Try it |
Could you transcribe exactly the lines below, from the line with "right hip: (551, 363)" through the line with "right shoulder: (322, 245)", and nothing else, leaving out the pictures?

Records for this exercise |
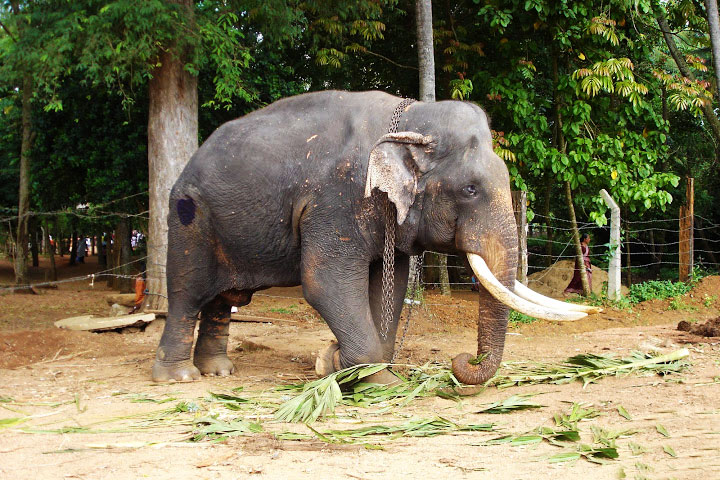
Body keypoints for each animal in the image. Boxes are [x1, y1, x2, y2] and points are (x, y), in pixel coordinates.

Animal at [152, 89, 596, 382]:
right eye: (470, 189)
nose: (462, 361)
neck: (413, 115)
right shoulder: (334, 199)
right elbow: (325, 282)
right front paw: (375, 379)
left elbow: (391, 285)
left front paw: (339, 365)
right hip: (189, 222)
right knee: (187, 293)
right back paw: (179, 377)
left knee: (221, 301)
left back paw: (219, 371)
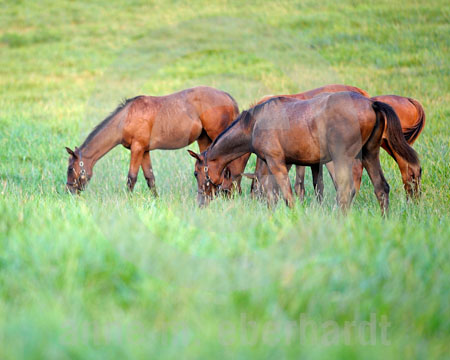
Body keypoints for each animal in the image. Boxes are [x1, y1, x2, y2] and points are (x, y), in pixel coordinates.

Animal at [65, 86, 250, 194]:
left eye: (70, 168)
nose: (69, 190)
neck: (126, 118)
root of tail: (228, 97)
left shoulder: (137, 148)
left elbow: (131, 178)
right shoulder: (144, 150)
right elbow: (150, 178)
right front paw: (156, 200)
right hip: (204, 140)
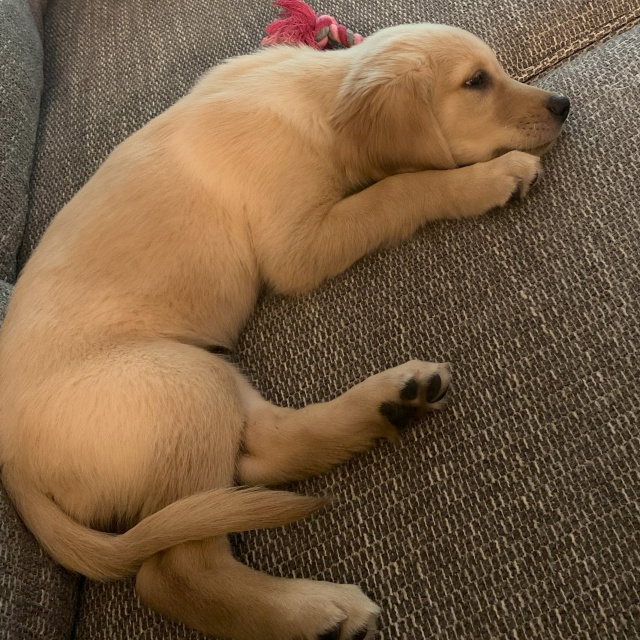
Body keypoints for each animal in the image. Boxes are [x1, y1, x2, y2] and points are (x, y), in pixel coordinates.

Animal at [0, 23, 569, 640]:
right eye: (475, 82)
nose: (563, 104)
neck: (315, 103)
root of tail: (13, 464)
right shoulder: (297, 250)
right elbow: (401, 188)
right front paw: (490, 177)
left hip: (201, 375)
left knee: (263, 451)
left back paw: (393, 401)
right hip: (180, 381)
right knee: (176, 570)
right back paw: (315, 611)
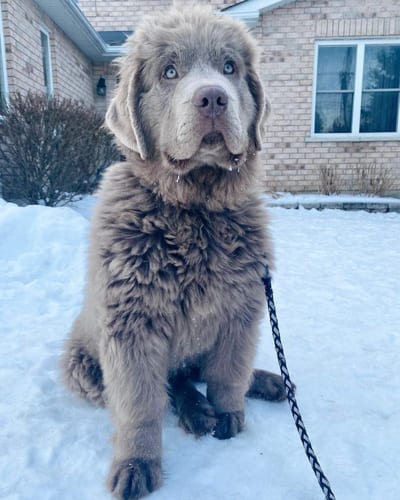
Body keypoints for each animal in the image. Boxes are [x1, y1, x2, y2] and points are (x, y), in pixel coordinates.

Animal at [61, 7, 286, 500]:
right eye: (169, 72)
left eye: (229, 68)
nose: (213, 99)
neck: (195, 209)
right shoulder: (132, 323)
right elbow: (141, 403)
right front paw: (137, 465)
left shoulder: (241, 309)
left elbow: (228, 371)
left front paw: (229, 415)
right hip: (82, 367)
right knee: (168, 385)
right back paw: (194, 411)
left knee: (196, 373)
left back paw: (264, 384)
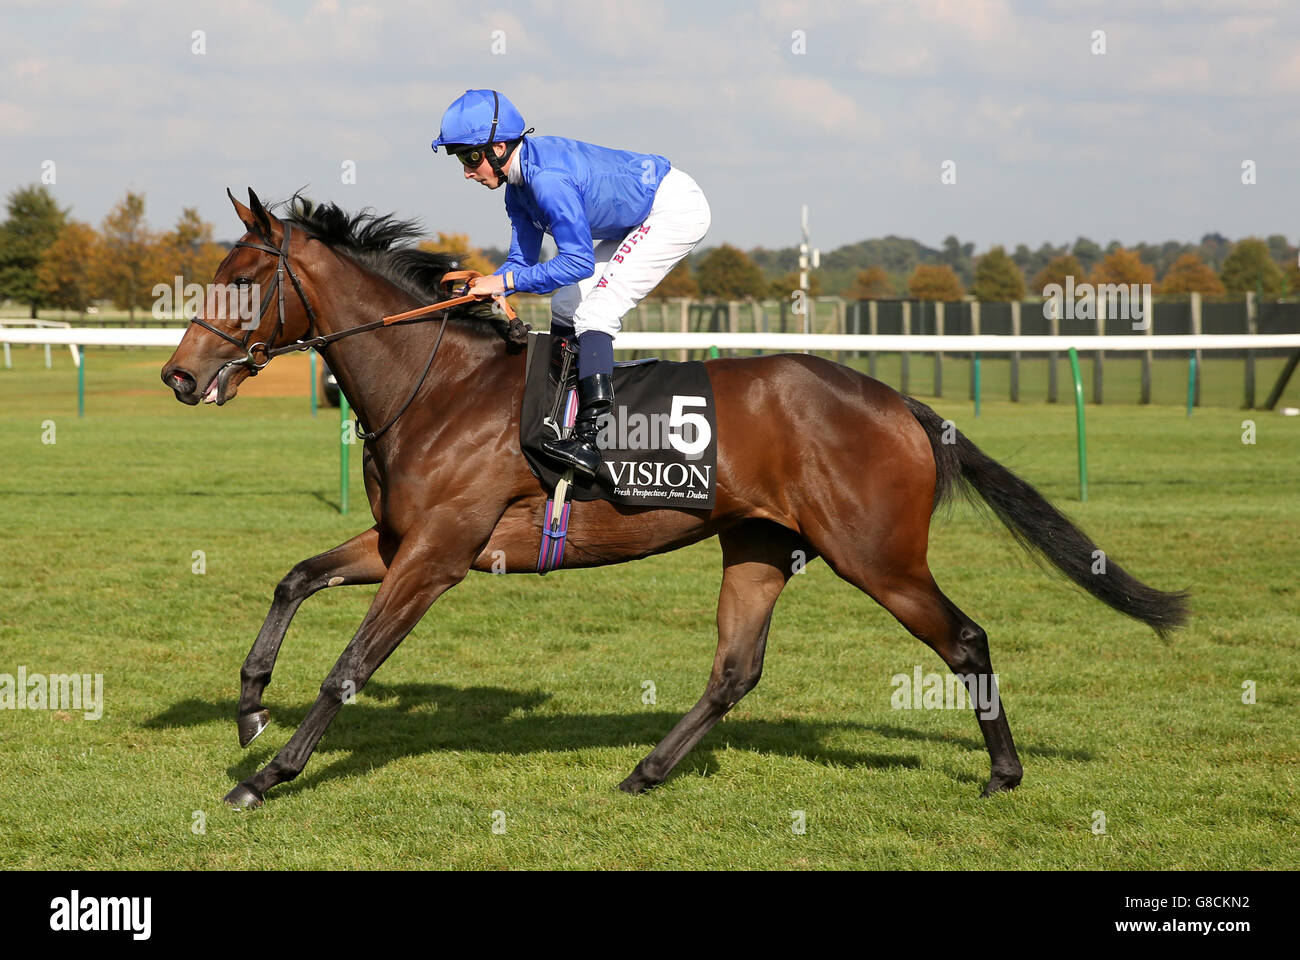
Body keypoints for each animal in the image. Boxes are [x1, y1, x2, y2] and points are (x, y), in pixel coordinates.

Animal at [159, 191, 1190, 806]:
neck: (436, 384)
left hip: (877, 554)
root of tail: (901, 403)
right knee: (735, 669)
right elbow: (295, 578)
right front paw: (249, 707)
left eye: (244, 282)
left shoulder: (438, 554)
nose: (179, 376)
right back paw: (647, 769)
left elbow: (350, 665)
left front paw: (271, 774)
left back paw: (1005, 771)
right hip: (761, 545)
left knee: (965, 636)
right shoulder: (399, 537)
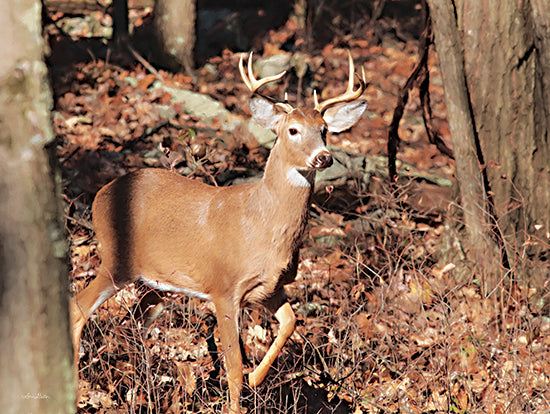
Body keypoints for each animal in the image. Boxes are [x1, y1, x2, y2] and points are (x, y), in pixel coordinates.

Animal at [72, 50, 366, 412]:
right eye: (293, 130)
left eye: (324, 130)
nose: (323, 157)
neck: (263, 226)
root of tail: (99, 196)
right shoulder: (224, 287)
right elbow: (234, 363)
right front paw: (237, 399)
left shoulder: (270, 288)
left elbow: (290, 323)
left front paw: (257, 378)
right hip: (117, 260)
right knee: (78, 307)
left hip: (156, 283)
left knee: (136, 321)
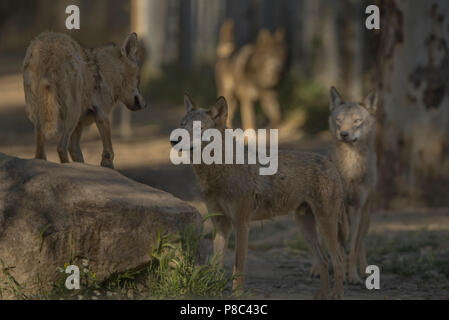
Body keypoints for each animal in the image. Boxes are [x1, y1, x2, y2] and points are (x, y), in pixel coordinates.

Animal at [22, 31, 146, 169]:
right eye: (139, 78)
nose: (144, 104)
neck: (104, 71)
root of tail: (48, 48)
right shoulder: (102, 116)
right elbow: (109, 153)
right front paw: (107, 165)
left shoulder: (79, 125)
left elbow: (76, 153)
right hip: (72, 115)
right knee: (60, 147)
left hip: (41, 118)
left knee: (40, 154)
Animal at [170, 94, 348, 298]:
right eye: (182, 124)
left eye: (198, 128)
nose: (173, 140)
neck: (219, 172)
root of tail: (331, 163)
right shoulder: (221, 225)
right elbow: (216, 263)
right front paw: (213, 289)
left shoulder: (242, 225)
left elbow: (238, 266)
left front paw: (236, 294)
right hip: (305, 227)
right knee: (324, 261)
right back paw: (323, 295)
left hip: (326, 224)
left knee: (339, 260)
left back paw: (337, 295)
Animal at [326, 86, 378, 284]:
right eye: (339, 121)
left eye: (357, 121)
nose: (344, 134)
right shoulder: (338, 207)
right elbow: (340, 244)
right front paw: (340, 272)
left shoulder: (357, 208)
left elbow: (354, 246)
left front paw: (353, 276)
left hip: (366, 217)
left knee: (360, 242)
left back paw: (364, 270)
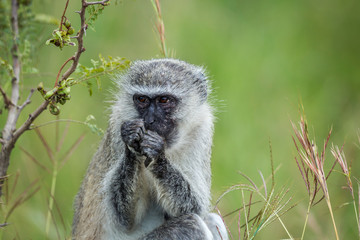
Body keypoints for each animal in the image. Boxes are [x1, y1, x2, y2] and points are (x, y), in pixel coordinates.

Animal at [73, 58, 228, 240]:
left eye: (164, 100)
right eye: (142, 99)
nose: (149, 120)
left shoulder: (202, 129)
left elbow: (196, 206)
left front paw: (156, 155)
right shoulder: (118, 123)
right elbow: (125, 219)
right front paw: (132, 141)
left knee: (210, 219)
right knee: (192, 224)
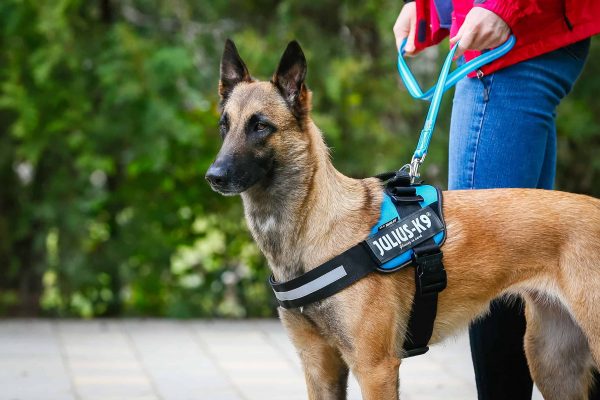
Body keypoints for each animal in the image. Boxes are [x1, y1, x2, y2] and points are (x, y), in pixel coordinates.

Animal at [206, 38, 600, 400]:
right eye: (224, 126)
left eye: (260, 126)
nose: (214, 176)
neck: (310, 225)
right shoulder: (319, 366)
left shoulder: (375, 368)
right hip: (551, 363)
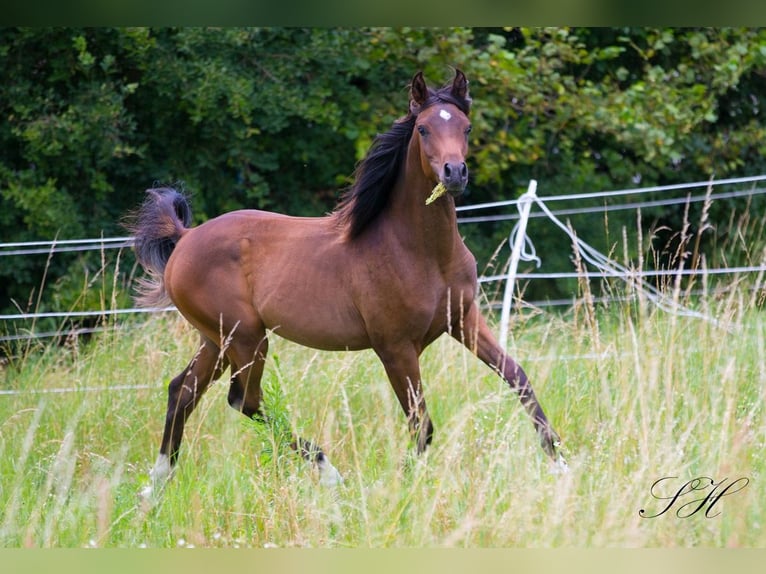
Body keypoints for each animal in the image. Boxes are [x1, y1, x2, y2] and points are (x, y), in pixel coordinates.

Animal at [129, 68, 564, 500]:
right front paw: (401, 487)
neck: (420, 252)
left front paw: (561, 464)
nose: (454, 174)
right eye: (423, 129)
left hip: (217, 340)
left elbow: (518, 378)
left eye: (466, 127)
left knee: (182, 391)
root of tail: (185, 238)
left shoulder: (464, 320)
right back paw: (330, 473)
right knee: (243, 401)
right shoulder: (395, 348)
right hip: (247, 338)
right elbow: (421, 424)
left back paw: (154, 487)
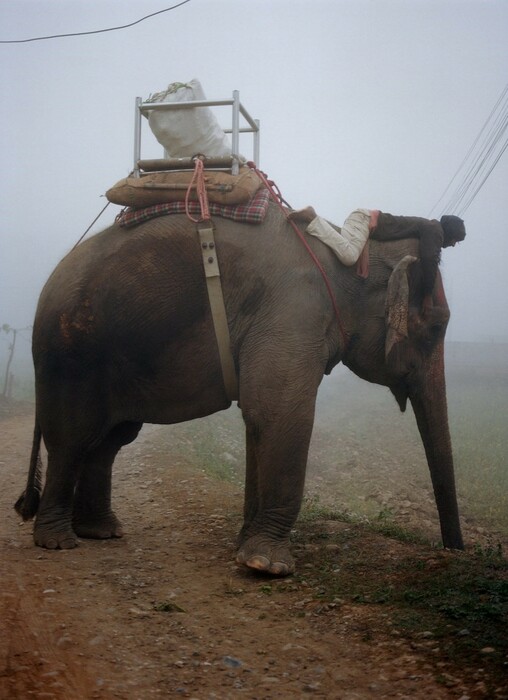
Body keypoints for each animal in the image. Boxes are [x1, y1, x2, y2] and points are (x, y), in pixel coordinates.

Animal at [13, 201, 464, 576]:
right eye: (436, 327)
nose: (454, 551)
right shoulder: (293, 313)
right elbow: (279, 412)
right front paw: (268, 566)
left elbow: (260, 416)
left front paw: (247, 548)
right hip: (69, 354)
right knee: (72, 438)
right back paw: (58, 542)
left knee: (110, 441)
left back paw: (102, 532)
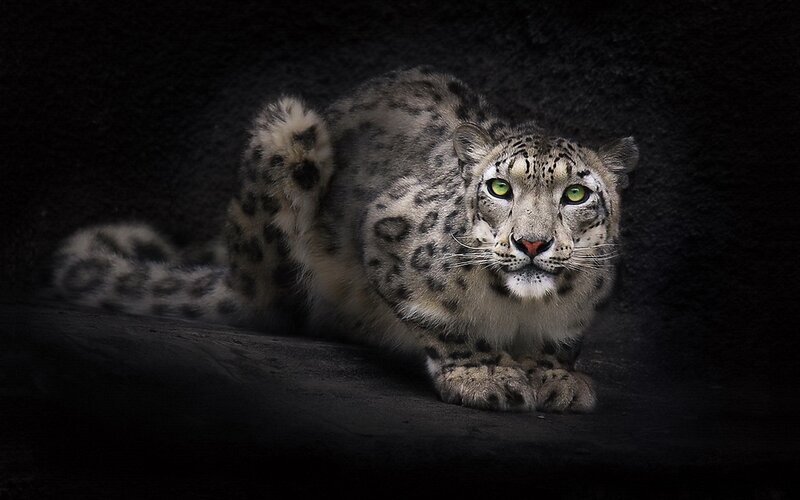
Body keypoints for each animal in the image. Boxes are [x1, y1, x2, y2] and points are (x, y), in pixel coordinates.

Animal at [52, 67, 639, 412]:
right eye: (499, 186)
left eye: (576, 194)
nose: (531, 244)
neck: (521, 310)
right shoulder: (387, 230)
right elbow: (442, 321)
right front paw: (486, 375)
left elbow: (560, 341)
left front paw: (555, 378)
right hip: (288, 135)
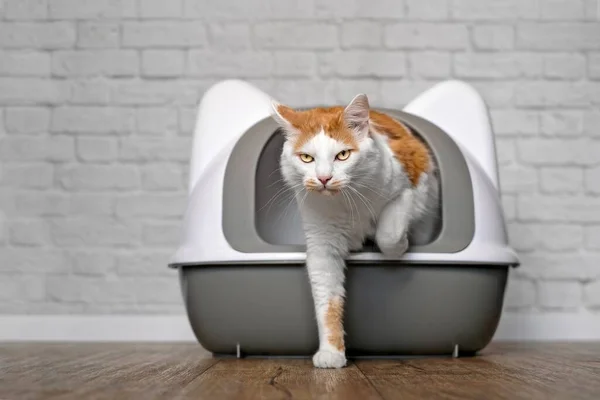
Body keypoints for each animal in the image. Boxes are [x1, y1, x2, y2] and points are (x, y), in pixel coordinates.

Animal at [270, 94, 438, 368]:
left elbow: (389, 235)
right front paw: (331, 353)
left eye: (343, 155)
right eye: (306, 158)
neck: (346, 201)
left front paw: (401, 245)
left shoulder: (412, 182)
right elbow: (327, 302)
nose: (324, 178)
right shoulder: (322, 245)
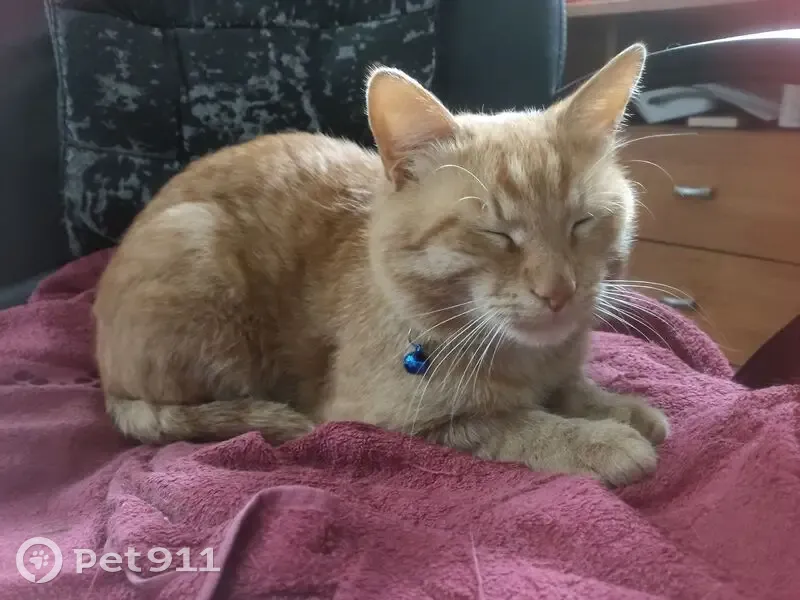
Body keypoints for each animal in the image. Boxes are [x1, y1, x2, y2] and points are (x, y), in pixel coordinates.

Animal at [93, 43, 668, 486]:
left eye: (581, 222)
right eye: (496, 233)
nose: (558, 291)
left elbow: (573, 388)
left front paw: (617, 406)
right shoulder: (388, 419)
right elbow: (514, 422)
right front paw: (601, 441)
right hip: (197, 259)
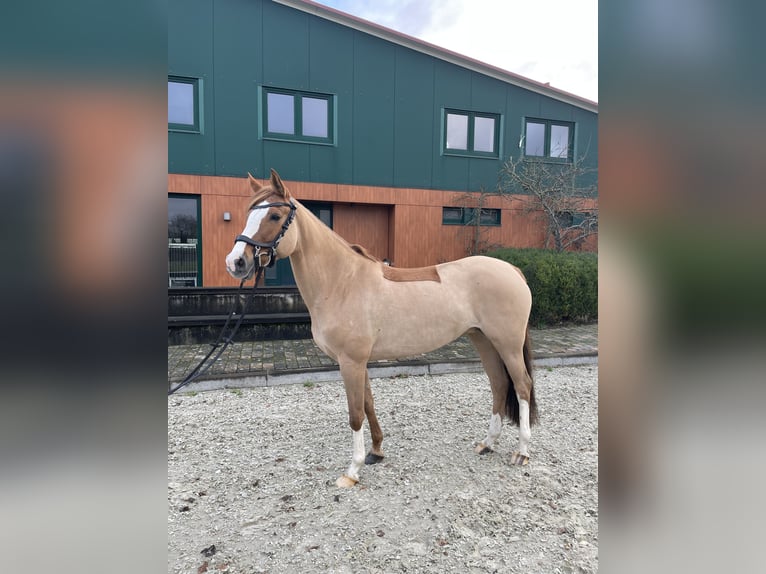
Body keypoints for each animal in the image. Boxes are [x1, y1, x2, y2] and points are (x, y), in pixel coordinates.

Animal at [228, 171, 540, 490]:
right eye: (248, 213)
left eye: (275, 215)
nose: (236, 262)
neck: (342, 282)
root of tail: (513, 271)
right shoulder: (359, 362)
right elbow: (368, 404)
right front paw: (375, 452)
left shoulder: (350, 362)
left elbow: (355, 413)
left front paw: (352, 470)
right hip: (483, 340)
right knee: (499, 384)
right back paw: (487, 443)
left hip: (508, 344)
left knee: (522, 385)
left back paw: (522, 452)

Answer space |
right hip: (551, 363)
Body keypoints for each animal in the image. Boxes are [x1, y1, x2, y2] and points are (x, y), in pixel coordinates.

Animal at [129, 68, 564, 500]:
right front paw: (401, 487)
neck: (420, 252)
left front paw: (561, 464)
nose: (454, 174)
right eye: (423, 129)
left hip: (217, 340)
left elbow: (518, 378)
left eye: (466, 127)
left knee: (182, 391)
root of tail: (185, 238)
left shoulder: (464, 320)
right back paw: (330, 473)
right knee: (243, 401)
right shoulder: (395, 348)
right hip: (247, 338)
right elbow: (421, 424)
left back paw: (154, 487)
Body keypoints for each animal in the image. Boxes are [x1, y1, x2, y2] and points are (x, y), in pixel coordinates.

Animal at [13, 201, 464, 576]:
right eye: (436, 327)
nose: (454, 551)
right shoulder: (293, 313)
right elbow: (279, 412)
right front paw: (268, 566)
left elbow: (260, 416)
left front paw: (247, 548)
right hip: (69, 354)
right knee: (72, 438)
right back paw: (58, 542)
left knee: (110, 441)
left back paw: (102, 532)
Body keypoints for each animal in the image. Boxes are [x1, y1, x2, y2] and points are (x, y), in pixel coordinates.

Animal at [52, 67, 639, 412]:
right eye: (499, 186)
left eye: (576, 194)
nose: (531, 244)
neck: (521, 310)
right shoulder: (387, 230)
right elbow: (442, 321)
right front paw: (486, 375)
left elbow: (560, 341)
left front paw: (555, 378)
right hip: (288, 135)
Body keypoints for each animal in the image. Boxes are [x1, y1, x2, y2] and points are (x, y), in pixel coordinates.

Animal at [270, 94, 438, 368]:
left elbow: (389, 235)
right front paw: (331, 353)
left eye: (343, 155)
right eye: (306, 158)
neck: (346, 201)
left front paw: (401, 245)
left shoulder: (412, 182)
right elbow: (327, 302)
nose: (324, 178)
right shoulder: (322, 245)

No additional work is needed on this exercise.